======== TRECHO DO DOCUMENTO ========

Êxodos
Richard Mathenhauer
Quando adolescente, ouvi que para nascermos neste mundo, nalgum outro tivemos de morrer. Imaginei, com a dramaticidade da idade, um despedir-se, um velório, um chorar de tristeza, e tão logo, um alívio, uma felicidade por um novo ser que chegava. Conclui, assim, ainda que desajeitadamente, que o nascer implica morrer e que morrer, nascer. Que isso não se limita na morte propriamente dita nem na vida, mesmo porque, o que está além disso que somos (num tempo e espaço específicos) recai no campo especulativo, dobra-se diante da fé que normalmente crê porque é absurdo, a mesma fé que não me ampara mais, porém, que não me tirou a beleza da idéia juvenil. Ainda gosto de pensar que já morri nalgum lugar, e que, portanto, a morte não me é desconhecida.
Nesta linha de pensamento (poético em ver o desenvolver da natureza no confirmar que tudo que teve princípio, terá fim), penso que os tantos nascimentos são como Êxodos; deixa-se uma terra para habitar outra. E o inverso, obviamente: os que morrem fazem o seu êxodo para uma terra desconhecida, “região misteriosa de onde nenhuma viajante jamais retornou”, conforme asseverou Hamlet.
À parte a fé que pode encontrar no nascimento e na morte desígnios divinos, penso que nascer e morrer são indiferentes à nossa vontade e à vontade de uma vontade superior. Mas esse Êxodo não é apenas o resultado de uma decisão alheia à nossa, de um livre arbítrio (tomo um termo teológico) por nascer e por morrer (quando não por suicídio). E como na circunstância do Êxodo do nascer e do morrer, há os Êxodos no próprio viver; na experiência íntima de cada um.

========

◆ **O QUE FAZER**:
Escreva a continuação do texto sobre o nascer e o morrer como êxodos, começando logo depois da última frase e desenvolvendo a ideia dos êxodos no próprio viver.

======== DADOS FORNECIDOS ========

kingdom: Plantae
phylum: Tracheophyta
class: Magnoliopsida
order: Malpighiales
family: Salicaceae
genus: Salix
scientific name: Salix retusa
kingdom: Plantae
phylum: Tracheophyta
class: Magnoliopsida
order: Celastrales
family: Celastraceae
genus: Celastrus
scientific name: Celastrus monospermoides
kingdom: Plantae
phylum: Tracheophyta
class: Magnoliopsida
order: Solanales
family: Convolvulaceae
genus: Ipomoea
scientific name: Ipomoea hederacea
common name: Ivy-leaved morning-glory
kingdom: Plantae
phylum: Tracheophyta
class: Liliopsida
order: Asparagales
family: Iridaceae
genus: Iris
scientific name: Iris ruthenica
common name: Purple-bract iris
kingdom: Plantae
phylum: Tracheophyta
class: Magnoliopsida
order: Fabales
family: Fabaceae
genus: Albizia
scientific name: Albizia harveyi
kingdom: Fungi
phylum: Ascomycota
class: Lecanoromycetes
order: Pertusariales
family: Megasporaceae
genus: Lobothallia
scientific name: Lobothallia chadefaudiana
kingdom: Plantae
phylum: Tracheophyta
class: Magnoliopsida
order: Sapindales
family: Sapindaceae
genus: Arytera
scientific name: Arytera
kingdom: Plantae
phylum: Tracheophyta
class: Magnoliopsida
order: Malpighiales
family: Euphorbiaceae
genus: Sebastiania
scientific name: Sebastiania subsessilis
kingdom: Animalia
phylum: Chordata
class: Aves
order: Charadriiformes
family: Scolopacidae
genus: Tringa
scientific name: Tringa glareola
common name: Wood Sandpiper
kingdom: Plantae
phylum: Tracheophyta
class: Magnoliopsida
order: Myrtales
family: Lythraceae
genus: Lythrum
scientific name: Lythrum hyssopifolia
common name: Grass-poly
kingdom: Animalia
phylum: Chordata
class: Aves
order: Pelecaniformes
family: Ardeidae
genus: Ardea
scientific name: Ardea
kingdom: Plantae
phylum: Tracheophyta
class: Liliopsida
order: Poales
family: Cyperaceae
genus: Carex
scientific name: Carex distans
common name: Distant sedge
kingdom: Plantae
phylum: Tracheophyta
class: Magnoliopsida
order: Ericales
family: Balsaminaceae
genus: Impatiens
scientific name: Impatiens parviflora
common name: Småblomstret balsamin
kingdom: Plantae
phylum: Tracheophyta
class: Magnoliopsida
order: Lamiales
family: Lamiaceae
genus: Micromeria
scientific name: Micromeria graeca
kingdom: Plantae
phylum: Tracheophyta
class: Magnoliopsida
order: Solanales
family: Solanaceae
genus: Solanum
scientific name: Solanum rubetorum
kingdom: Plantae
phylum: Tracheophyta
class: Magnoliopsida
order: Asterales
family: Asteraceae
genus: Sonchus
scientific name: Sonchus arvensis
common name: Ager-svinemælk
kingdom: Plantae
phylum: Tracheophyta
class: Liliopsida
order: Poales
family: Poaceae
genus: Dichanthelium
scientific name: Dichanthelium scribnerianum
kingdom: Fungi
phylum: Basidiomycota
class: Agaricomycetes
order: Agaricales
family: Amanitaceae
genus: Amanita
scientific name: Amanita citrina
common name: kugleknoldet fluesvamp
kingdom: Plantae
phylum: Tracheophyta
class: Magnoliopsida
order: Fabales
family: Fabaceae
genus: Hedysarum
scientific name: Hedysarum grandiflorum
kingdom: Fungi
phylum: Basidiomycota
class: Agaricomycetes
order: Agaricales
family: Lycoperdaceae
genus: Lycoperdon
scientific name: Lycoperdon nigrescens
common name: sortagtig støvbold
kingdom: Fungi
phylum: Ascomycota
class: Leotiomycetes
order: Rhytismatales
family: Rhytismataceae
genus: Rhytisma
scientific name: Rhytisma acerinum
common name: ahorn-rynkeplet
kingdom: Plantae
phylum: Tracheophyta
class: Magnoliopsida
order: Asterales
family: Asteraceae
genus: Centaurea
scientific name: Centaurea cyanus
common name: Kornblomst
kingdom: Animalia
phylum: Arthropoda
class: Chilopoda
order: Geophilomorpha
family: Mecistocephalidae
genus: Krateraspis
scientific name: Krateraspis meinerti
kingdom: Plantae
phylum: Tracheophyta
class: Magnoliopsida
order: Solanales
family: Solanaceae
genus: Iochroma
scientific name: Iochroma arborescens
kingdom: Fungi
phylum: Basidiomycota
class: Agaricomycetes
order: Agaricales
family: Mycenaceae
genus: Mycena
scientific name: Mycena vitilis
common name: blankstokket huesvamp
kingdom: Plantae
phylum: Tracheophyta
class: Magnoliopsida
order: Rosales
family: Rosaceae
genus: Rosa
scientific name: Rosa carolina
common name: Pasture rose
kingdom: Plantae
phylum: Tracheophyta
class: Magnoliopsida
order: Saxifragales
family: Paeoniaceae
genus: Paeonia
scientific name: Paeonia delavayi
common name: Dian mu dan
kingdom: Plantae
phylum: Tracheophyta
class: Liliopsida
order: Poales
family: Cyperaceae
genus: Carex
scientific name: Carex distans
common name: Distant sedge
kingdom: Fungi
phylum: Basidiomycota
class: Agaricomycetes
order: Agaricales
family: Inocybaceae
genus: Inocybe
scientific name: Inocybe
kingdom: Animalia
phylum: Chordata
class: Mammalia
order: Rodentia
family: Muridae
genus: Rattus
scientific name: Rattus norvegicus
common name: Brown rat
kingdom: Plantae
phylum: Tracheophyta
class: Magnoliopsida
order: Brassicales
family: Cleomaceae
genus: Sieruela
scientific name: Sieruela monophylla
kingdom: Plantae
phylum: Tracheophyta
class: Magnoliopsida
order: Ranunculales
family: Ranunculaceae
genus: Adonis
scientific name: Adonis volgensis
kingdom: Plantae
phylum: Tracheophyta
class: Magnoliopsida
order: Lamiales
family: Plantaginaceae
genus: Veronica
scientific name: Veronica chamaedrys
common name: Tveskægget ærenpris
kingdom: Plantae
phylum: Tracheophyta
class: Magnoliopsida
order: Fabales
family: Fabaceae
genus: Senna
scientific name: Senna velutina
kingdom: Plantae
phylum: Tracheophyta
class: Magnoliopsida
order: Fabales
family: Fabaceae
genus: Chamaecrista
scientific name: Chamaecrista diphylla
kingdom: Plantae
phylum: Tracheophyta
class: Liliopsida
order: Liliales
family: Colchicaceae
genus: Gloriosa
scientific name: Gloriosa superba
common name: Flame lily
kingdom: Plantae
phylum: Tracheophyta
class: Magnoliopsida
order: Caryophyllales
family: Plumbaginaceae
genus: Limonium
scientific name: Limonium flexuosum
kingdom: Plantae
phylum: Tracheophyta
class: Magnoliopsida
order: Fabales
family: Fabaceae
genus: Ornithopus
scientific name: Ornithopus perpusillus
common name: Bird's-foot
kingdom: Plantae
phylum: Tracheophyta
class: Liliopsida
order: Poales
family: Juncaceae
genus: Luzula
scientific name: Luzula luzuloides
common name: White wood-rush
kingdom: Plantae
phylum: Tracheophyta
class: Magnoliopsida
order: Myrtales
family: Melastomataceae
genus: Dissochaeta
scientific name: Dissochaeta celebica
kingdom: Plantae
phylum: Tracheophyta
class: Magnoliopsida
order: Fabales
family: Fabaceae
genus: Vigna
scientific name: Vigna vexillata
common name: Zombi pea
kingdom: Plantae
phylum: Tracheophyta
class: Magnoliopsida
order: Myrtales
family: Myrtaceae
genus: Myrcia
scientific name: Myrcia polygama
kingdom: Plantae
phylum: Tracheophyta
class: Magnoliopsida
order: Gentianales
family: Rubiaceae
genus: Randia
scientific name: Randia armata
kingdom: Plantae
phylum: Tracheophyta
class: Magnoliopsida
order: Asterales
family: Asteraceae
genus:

========

◆ **RESPOSTA**:
Uma vez egresso do ventre materno, temos experiências que só serão possíveis por meio do deslocamento, da saída voluntária ou imposta de uma situação a outra. Quando voluntária (resultado do reconhecimento de que é preciso fazer o caminho e que, como disse o poeta, o caminho só é feito ao andar), o Êxodo experienciado e vivido é a certeza de mudança. A garantia de que se vive e não apenas se passa pela vida, existindo - afinal, tantas coisas existem pura e simplesmente! Mudança de emprego, de cidade, de país, de amigos, de amores, perdas de dinheiro, ruínas, derrotas, divórcio... Tudo é uma metáfora de um Êxodo talvez menor, mas não desprovido de significado. É uma caminhada, ora longa, ora curta; é a provação do e no caminho; é o atravessar de um mar ou meramente de um lago ou de um rio. Mas é.
O mar abriu-se ao povo de Israel que acreditou que a escravidão podia ser vencida. É verdade que nem sempre o mar à nossa frente se abre. É verdade que acontece de o mar fechar-se quando estamos na travessia. Mas há também a possibilidade da travessia com êxito, apesar de toda a angústia que os Êxodos costumam trazer, porque mesmo numa mudança alimentada pela esperança do melhor, há de se abrir mão de algo que nos fará chorar ou hesitar (como devem ter hesitado alguns dos escravos hebreus em trocar a segurança do pouco pão pela promessa de liberdade).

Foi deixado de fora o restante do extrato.